Takumen’s chef, Kiyo Shinoki, is something of an authority on creating what Suga called, “Non-traditional Japanese food that is somehow Japanese to us.” As the chef at Bohemian, the only-in-New York, referral-only restaurant behind a butcher shop in NoHo, and the mastermind of the menu at Bar Goto, he’s known for playing with Japanese flavors and local ingredients.

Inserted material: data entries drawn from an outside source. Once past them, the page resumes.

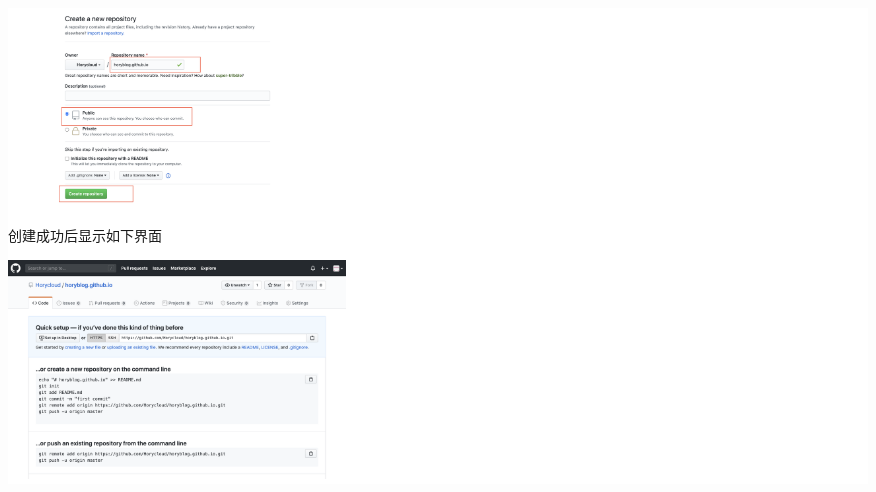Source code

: <img src="./image/repName.png" style="zoom:33%;" >

创建成功后显示如下界面

<img src="./image/repSuccess.png" style="zoom:33%;" >
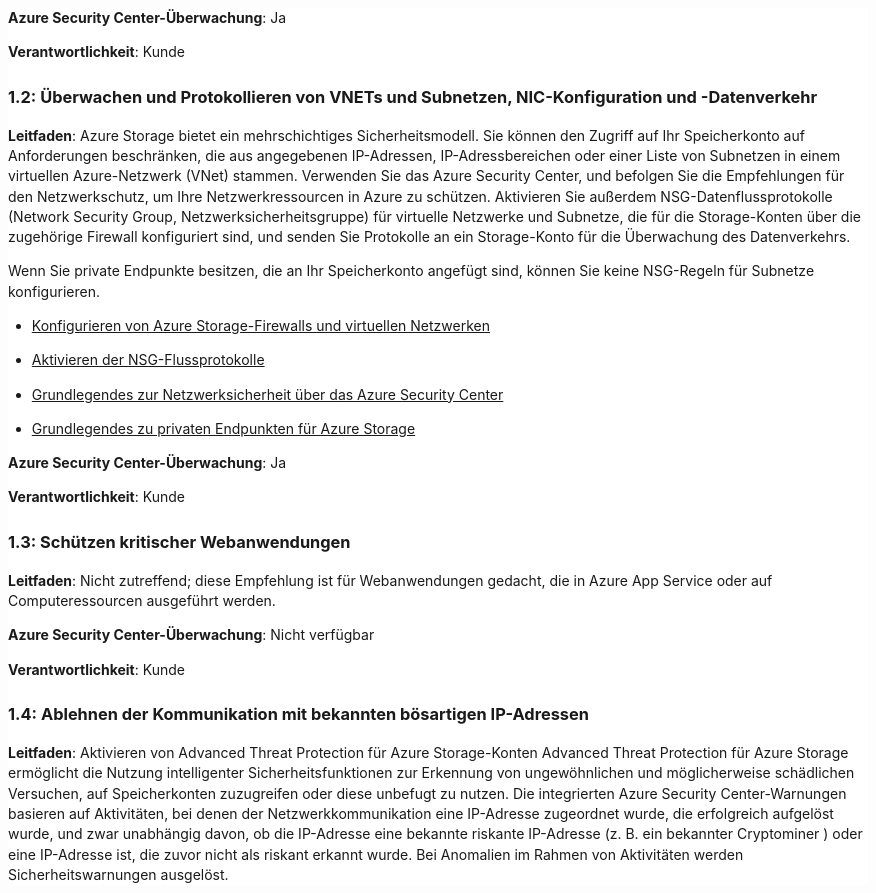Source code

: **Azure Security Center-Überwachung**: Ja

**Verantwortlichkeit**: Kunde

### <a name="12-monitor-and-log-vnet-subnet-and-nic-configuration-and-traffic"></a>1.2: Überwachen und Protokollieren von VNETs und Subnetzen, NIC-Konfiguration und -Datenverkehr

**Leitfaden**: Azure Storage bietet ein mehrschichtiges Sicherheitsmodell. Sie können den Zugriff auf Ihr Speicherkonto auf Anforderungen beschränken, die aus angegebenen IP-Adressen, IP-Adressbereichen oder einer Liste von Subnetzen in einem virtuellen Azure-Netzwerk (VNet) stammen. Verwenden Sie das Azure Security Center, und befolgen Sie die Empfehlungen für den Netzwerkschutz, um Ihre Netzwerkressourcen in Azure zu schützen. Aktivieren Sie außerdem NSG-Datenflussprotokolle (Network Security Group, Netzwerksicherheitsgruppe) für virtuelle Netzwerke und Subnetze, die für die Storage-Konten über die zugehörige Firewall konfiguriert sind, und senden Sie Protokolle an ein Storage-Konto für die Überwachung des Datenverkehrs. 

Wenn Sie private Endpunkte besitzen, die an Ihr Speicherkonto angefügt sind, können Sie keine NSG-Regeln für Subnetze konfigurieren. 

- [Konfigurieren von Azure Storage-Firewalls und virtuellen Netzwerken](https://docs.microsoft.com/azure/storage/common/storage-network-security)

- [Aktivieren der NSG-Flussprotokolle](https://docs.microsoft.com/azure/network-watcher/network-watcher-nsg-flow-logging-portal)

- [Grundlegendes zur Netzwerksicherheit über das Azure Security Center](https://docs.microsoft.com/azure/security-center/security-center-network-recommendations)

- [Grundlegendes zu privaten Endpunkten für Azure Storage](https://docs.microsoft.com/azure/storage/common/storage-private-endpoints#known-issues)

**Azure Security Center-Überwachung**: Ja

**Verantwortlichkeit**: Kunde

### <a name="13-protect-critical-web-applications"></a>1.3: Schützen kritischer Webanwendungen

**Leitfaden**: Nicht zutreffend; diese Empfehlung ist für Webanwendungen gedacht, die in Azure App Service oder auf Computeressourcen ausgeführt werden.

**Azure Security Center-Überwachung**: Nicht verfügbar

**Verantwortlichkeit**: Kunde

### <a name="14-deny-communications-with-known-malicious-ip-addresses"></a>1.4: Ablehnen der Kommunikation mit bekannten bösartigen IP-Adressen

**Leitfaden**: Aktivieren von Advanced Threat Protection für Azure Storage-Konten Advanced Threat Protection für Azure Storage ermöglicht die Nutzung intelligenter Sicherheitsfunktionen zur Erkennung von ungewöhnlichen und möglicherweise schädlichen Versuchen, auf Speicherkonten zuzugreifen oder diese unbefugt zu nutzen. Die integrierten Azure Security Center-Warnungen basieren auf Aktivitäten, bei denen der Netzwerkkommunikation eine IP-Adresse zugeordnet wurde, die erfolgreich aufgelöst wurde, und zwar unabhängig davon, ob die IP-Adresse eine bekannte riskante IP-Adresse (z. B. ein bekannter Cryptominer ) oder eine IP-Adresse ist, die zuvor nicht als riskant erkannt wurde. Bei Anomalien im Rahmen von Aktivitäten werden Sicherheitswarnungen ausgelöst.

The small plates at Takumen, like the wings and the Cajun tako-octopus are delicious enough to order a second round once you scarf down the first. I loved the creamy, subtly spicy potato salad, though my dining companions were less impressed. That “secret guacamole” comes with house-made potato chips, and Suga told me that a Mexican line cook shared his recipe with Shinoki years ago, and that’s why they’re not telling what makes it so good. You don’t generally expect a place that serves lots of different dishes to excel at ramen–from noodle texture to broth it’s an obsessive game, but truly, Takumen is dishing up some of the best bowls in the city. The one thing I wasn’t impressed by was the sushi. My yakiniku BBQ roll didn’t do justice to the short ribs or the roll.

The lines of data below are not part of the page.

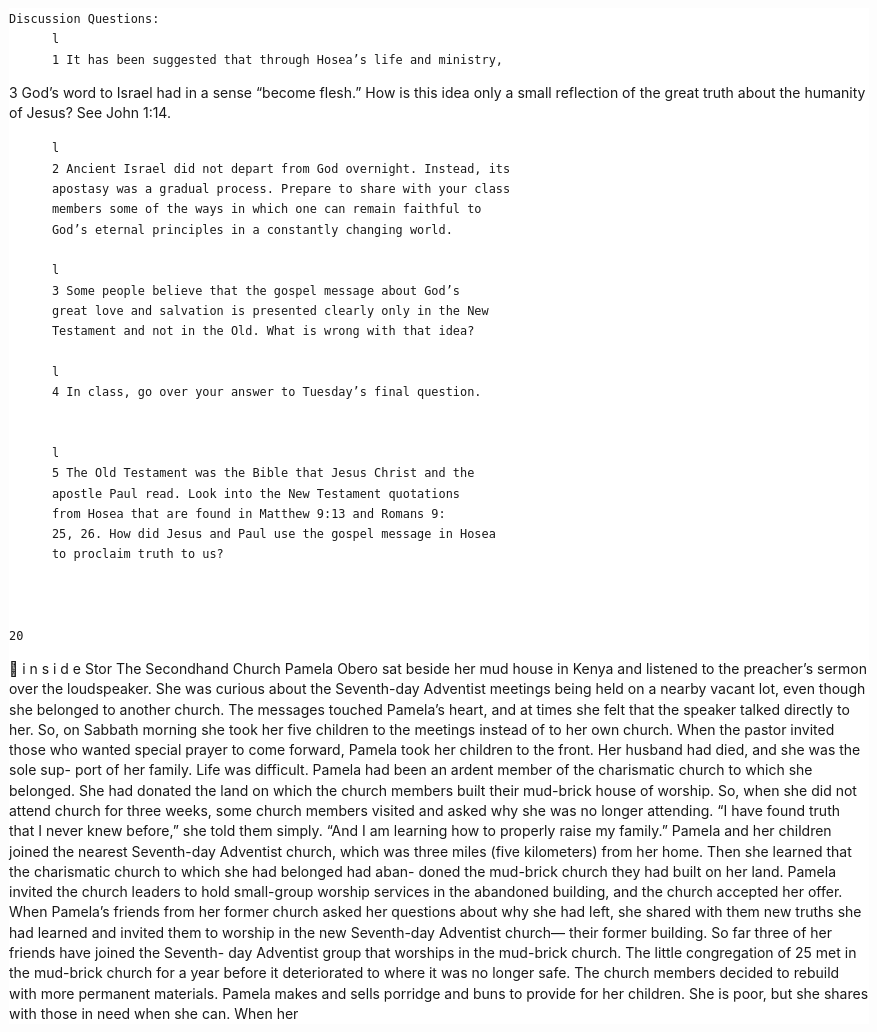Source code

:     Discussion Questions:
          l
          1 It has been suggested that through Hosea’s life and ministry,
3         God’s word to Israel had in a sense “become flesh.” How is this
          idea only a small reflection of the great truth about the humanity
          of Jesus? See John 1:14.

          l
          2 Ancient Israel did not depart from God overnight. Instead, its
          apostasy was a gradual process. Prepare to share with your class
          members some of the ways in which one can remain faithful to
          God’s eternal principles in a constantly changing world.

          l
          3 Some people believe that the gospel message about God’s
          great love and salvation is presented clearly only in the New
          Testament and not in the Old. What is wrong with that idea?

          l
          4 In class, go over your answer to Tuesday’s final question.


          l
          5 The Old Testament was the Bible that Jesus Christ and the
          apostle Paul read. Look into the New Testament quotations
          from Hosea that are found in Matthew 9:13 and Romans 9:
          25, 26. How did Jesus and Paul use the gospel message in Hosea
          to proclaim truth to us?



    20
                            i n s i d e
                                                     Stor
The Secondhand Church
   Pamela Obero sat beside her mud house in Kenya and listened to
the preacher’s sermon over the loudspeaker. She was curious about the
Seventh-day Adventist meetings being held on a nearby vacant lot, even
though she belonged to another church.
   The messages touched Pamela’s heart, and at times she felt that the
speaker talked directly to her. So, on Sabbath morning she took her five
children to the meetings instead of to her own church. When the pastor
invited those who wanted special prayer to come forward, Pamela took
her children to the front. Her husband had died, and she was the sole sup-
port of her family. Life was difficult.
   Pamela had been an ardent member of the charismatic church to which
she belonged. She had donated the land on which the church members
built their mud-brick house of worship. So, when she did not attend church
for three weeks, some church members visited and asked why she was no
longer attending. “I have found truth that I never knew before,” she told
them simply. “And I am learning how to properly raise my family.”
   Pamela and her children joined the nearest Seventh-day Adventist
church, which was three miles (five kilometers) from her home. Then she
learned that the charismatic church to which she had belonged had aban-
doned the mud-brick church they had built on her land. Pamela invited
the church leaders to hold small-group worship services in the abandoned
building, and the church accepted her offer.
   When Pamela’s friends from her former church asked her questions
about why she had left, she shared with them new truths she had learned
and invited them to worship in the new Seventh-day Adventist church—
their former building. So far three of her friends have joined the Seventh-
day Adventist group that worships in the mud-brick church.
   The little congregation of 25 met in the mud-brick church for a year
before it deteriorated to where it was no longer safe. The church members
decided to rebuild with more permanent materials.
   Pamela makes and sells porridge and buns to provide for her children.
She is poor, but she shares with those in need when she can. When her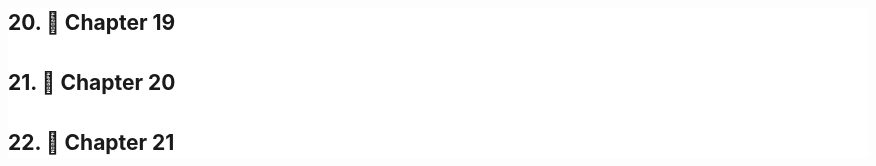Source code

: ## 20. 🎯 Chapter 19

<EnWordList :words="[
'marine',
'clay',
'anyway',
'promote',
'routine',
'attack',
'humour',
'divorce',
'currency',
'canal',
'attach',
'distribute',
'ankle',
'convict',
'legislation',
'clause',
'quiz',
'participate',
'ingredient',
'surplus',
]" />

## 21. 🎯 Chapter 20

<EnWordList :words="[
'correspondence',
'refresh',
'librarian',
'intimate',
'reporter',
'declaration',
'disclose',
'religion',
'diagram',
'claw',
'torture',
'prayer',
'tragedy',
'charm',
'clap',
'purple',
'quit',
'economical',
'prosperous',
'polish',
]" />

## 22. 🎯 Chapter 21
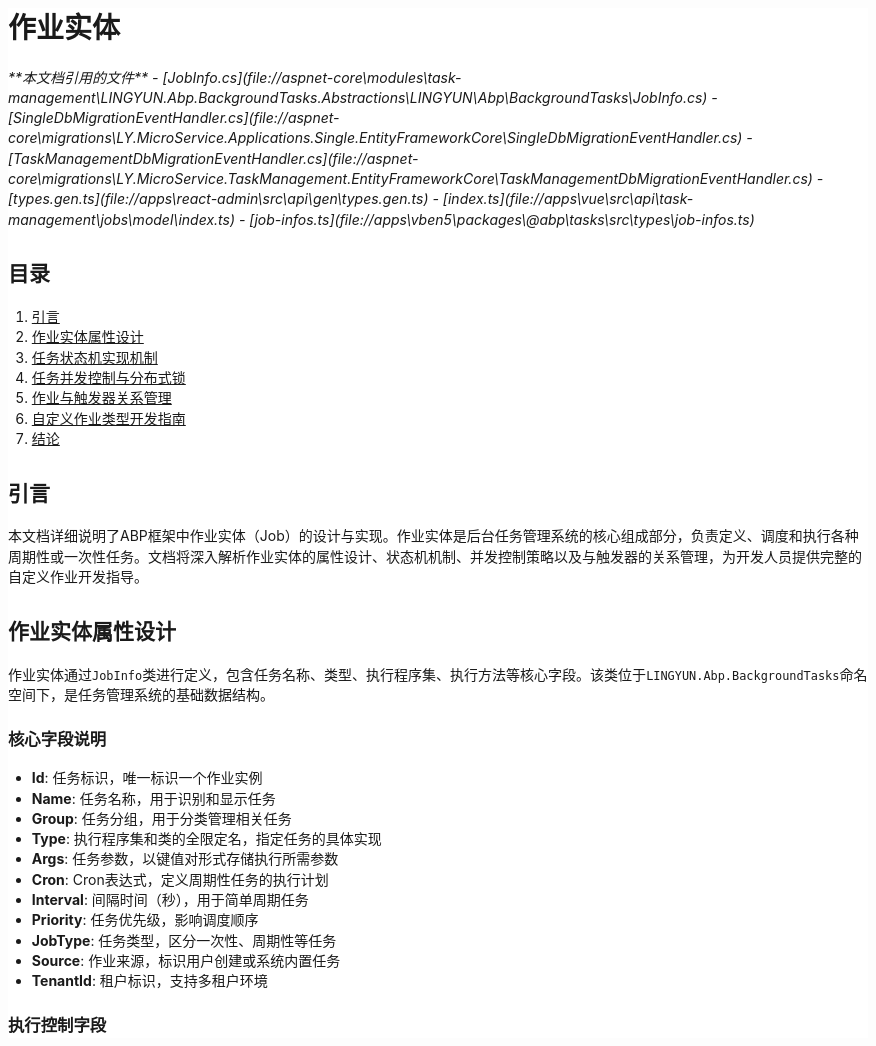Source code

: # 作业实体

<cite>
**本文档引用的文件**
- [JobInfo.cs](file://aspnet-core\modules\task-management\LINGYUN.Abp.BackgroundTasks.Abstractions\LINGYUN\Abp\BackgroundTasks\JobInfo.cs)
- [SingleDbMigrationEventHandler.cs](file://aspnet-core\migrations\LY.MicroService.Applications.Single.EntityFrameworkCore\SingleDbMigrationEventHandler.cs)
- [TaskManagementDbMigrationEventHandler.cs](file://aspnet-core\migrations\LY.MicroService.TaskManagement.EntityFrameworkCore\TaskManagementDbMigrationEventHandler.cs)
- [types.gen.ts](file://apps\react-admin\src\api\gen\types.gen.ts)
- [index.ts](file://apps\vue\src\api\task-management\jobs\model\index.ts)
- [job-infos.ts](file://apps\vben5\packages\@abp\tasks\src\types\job-infos.ts)
</cite>

## 目录
1. [引言](#引言)
2. [作业实体属性设计](#作业实体属性设计)
3. [任务状态机实现机制](#任务状态机实现机制)
4. [任务并发控制与分布式锁](#任务并发控制与分布式锁)
5. [作业与触发器关系管理](#作业与触发器关系管理)
6. [自定义作业类型开发指南](#自定义作业类型开发指南)
7. [结论](#结论)

## 引言
本文档详细说明了ABP框架中作业实体（Job）的设计与实现。作业实体是后台任务管理系统的核心组成部分，负责定义、调度和执行各种周期性或一次性任务。文档将深入解析作业实体的属性设计、状态机机制、并发控制策略以及与触发器的关系管理，为开发人员提供完整的自定义作业开发指导。

## 作业实体属性设计

作业实体通过`JobInfo`类进行定义，包含任务名称、类型、执行程序集、执行方法等核心字段。该类位于`LINGYUN.Abp.BackgroundTasks`命名空间下，是任务管理系统的基础数据结构。

### 核心字段说明

- **Id**: 任务标识，唯一标识一个作业实例
- **Name**: 任务名称，用于识别和显示任务
- **Group**: 任务分组，用于分类管理相关任务
- **Type**: 执行程序集和类的全限定名，指定任务的具体实现
- **Args**: 任务参数，以键值对形式存储执行所需参数
- **Cron**: Cron表达式，定义周期性任务的执行计划
- **Interval**: 间隔时间（秒），用于简单周期任务
- **Priority**: 任务优先级，影响调度顺序
- **JobType**: 任务类型，区分一次性、周期性等任务
- **Source**: 作业来源，标识用户创建或系统内置任务
- **TenantId**: 租户标识，支持多租户环境

### 执行控制字段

Part of what makes Takumen such an excellent neighborhood restaurant on so many different levels is the deep interest everyone involved takes in local collaborations. Sachiko Shinoki, Kiyo’s wife, designed the space, inspired by a West Coast road trip, said Suga. The dishware, including colorful ramen bowls handcrafted by Brooke Winfrey of btw ceramics in Greenpoint (she’s since moved to L.A.) and other pieces from New York ceramics artists, was designed specifically for Takumen. Every few months a new collection of artwork from a local artists goes up on the walls. Alongside the Parlor Coffee, Takumen serves Matchabar matcha. And while Morgenstern’s, the inventive ice cream parlor on the Lower East Side, doesn’t do wholesale as a rule, Shinoki worked with them at Bohemian, and convinced the purveyor to create a restaurant account for Takumen.
“We like working with people who have very strong feelings toward what they do” said Suga. “They’re passionate about what they do, and that’s how Kiyo approaches food.”
There’s a purposeful cohesion to the space, both physical and experiential, that they’ve created. “We wanted to create a space for local people with international food and a real experience,” said Suga. “We think about ingredients, which dishes go on which plates, it all comes together with good food, good plates, good service, something everyone can appreciate.”